Cartesian Product in Scala Cats

During work, I have some problem handling three future at the same time. First future return a long value and second and third future receive the parameter from the first return and return a tuple.

The code is like this.


for {
  long <- futureLong()
  int <- futureInt(long)
  char <- futureChar(long)
} yield (int, char)

Of course for comprehension operates step by step, so, futureInt is called after futureLong is finished and futureChar is called after futureInt is finished. So, It takes too much time to get a final return value.

So, I changed codes like this.


val longVal: Future[Long] = futureLong()

val intVal: Future[Int] = for {
  long <- futureLong()
  int <- futureInt(long)
} yield int

val charVal: Future[Char] = for {
  long <- futureLong()
  char <- futureChar(long)
} yield char

val forComp: (Int, Char) = Await.result(for {
  int <- intVal
  char <- charVal
} yield (int, char), 5 second)

Yes, It works as I want. But, there is duplicated codes like, ‘long <- futureLong()’. During thinking a long time, my coworker, Liam, recommends using  Cartesian Product.

What is Cartesian Product?

Cartesian Product is very simple. It’s just a product of two Sets. For example, if there are two sets A = {1,2,3} and B = {‘a’, ‘b’, ‘c’}, Cartesian Product of A X B is

{(1, ‘a’), (1, ‘b’), (1, ‘c’), (2, ‘a’), (2, ‘b’), (2, ‘c’), (3, ‘a’), (3, ‘b’), (3, ‘c’)}

Yes. that’s all. Of course Cartesian Product didn’t hold commutative law. For example Cartesian Product of B X A is

{(‘a’, 1), (‘a’, 2), (‘a’, 3), (‘b’, 1), (‘b’, 2), (‘b’, 3), (‘c’, 1), (‘c’, 2), (‘c’, 3)}

And different from A X B.

Cartesian Product in cats

Above example can be implemented in Scala.


import cats.instances.list._
import cats.syntax.all._

val ints: List[Int] = List(1, 2, 3, 4)
val chars: List[Char] = List('a', 'b', 'c')

(ints |@| chars).tupled
// res0: List[(Int, Char)] = List((1,a), (1,b), (1,c), (2,a), (2,b), (2,c), (3,a), (3,b), (3,c), (4,a), (4,b), (4,c))
(chars |@| ints).tupled
// res1: List[(Char, Int)] = List((a,1), (a,2), (a,3), (a,4), (b,1), (b,2), (b,3), (b,4), (c,1), (c,2), (c,3), (c,4))

(ints |@| chars).map(_ + _.toString)
// res2: List[String] = List(1a, 1b, 1c, 2a, 2b, 2c, 3a, 3b, 3c, 4a, 4b, 4c)

In Cats Cartesian Product Syntax is ‘|@|’.(Some people call it Oink, and others call Pizza box) If you call tuple, it will return List Tuple. You can also map it.

USING THE INFORMATION:
- 1) Reproduce the Scala Cats post word for word, taking everything from "val charVal: Future[Char]" down to "recommends using  Cartesian Product.".
- 2) Write the next part of the Scala Cats post, picking up right after its last sentence.

DATA FOR REVIEW:
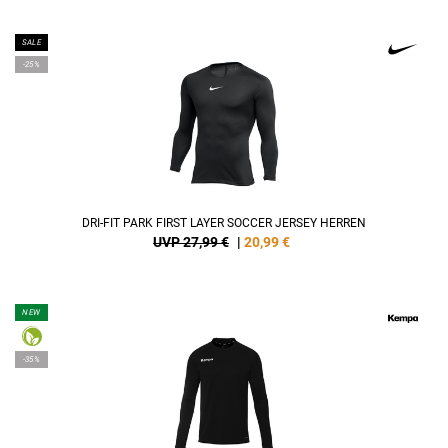
SALE
-25%
DRI-FIT PARK FIRST LAYER SOCCER JERSEY HERREN
UVP 27,99 €
|
20,99
€
NEW
-35%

OUTPUTS BY TASK:
- 1)
val charVal: Future[Char] = for {
  long <- futureLong()
  char <- futureChar(long)
} yield char

val forComp: (Int, Char) = Await.result(for {
  int <- intVal
  char <- charVal
} yield (int, char), 5 second)

Yes, It works as I want. But, there is duplicated codes like, ‘long <- futureLong()’. During thinking a long time, my coworker, Liam, recommends using  Cartesian Product.

- 2)
Cartesian Product in Future

Ok, let’s return to the previous problem. I need to call futureInt and futureChar at a same time. And using three for comprehension is too dirty. So, how and I solve this with Cartesian Product? It’s very simple.


for {
  long <- futureLong()
  (int, char) <- (futureInt(long) |@| futureChar(long)).tupled
} yield (int, char)

Very simple right? You can test whether this expression really operates at the same time.

package org.example.ktz.blog
import cats.syntax.all._
import cats.instances.future._
import org.scalatest._
import scala.concurrent.ExecutionContext.Implicits.global
import scala.concurrent.duration._
import scala.concurrent.{Await, Future}
class CartesianProductTest extends FlatSpec with Matchers {
def futureLong(): Future[Long] = Future {
Thread.sleep(2000)
println("Future Long Done!")
2
}
def futureInt(long: Long): Future[Int] = Future{
Thread.sleep(2000)
println("Future Int Done!")
long.toInt
}
def futureChar(long: Long): Future[Char] = Future{
Thread.sleep(2000)
println("Future Char Done!")
long.toChar
}
"Concurrent" should "for comprehension" in {
val forComp: (Int, Char) = Await.result(for {
long <- futureLong()
int <- futureInt(long)
char <- futureChar(long)
} yield (int, char), 5 second)
// java.util.concurrent.TimeoutException: Futures timed out after [5 seconds]
}
"Concurrent" should "for comprehension2" in {
val longVal: Future[Long] = futureLong()
val intVal: Future[Int] = for {
long <- futureLong()
int <- futureInt(long)
} yield int
val charVal: Future[Char] = for {
long <- futureLong()
char <- futureChar(long)
} yield char
val forComp: (Int, Char) = Await.result(for {
int <- intVal
char <- charVal
} yield (int, char), 5 second)
// Work well 🙂
}
"Concurrent" should "cartesian" in {
val cartesion: (Int, Char) = Await.result(for {
long <- futureLong()
(int, char) <- (futureInt(long) |@| futureChar(long)).tupled
} yield (int, char), 5 second)
// Work well 🙂
}
}

In this test, the first test occurs TimeoutException and second and third pass test well. Then, we can make a conclusion that, last expression also run at the same time.

Writer Monad in cats

I already wrote a post about reader monad and It’s time to write about Writer Monad. First, I thought that Writer Monad is opposite of Reader Monad. But it’s quite different from Reader Monad. Let’s say that Writer Monad is…

Writer Monad is stack something while operating.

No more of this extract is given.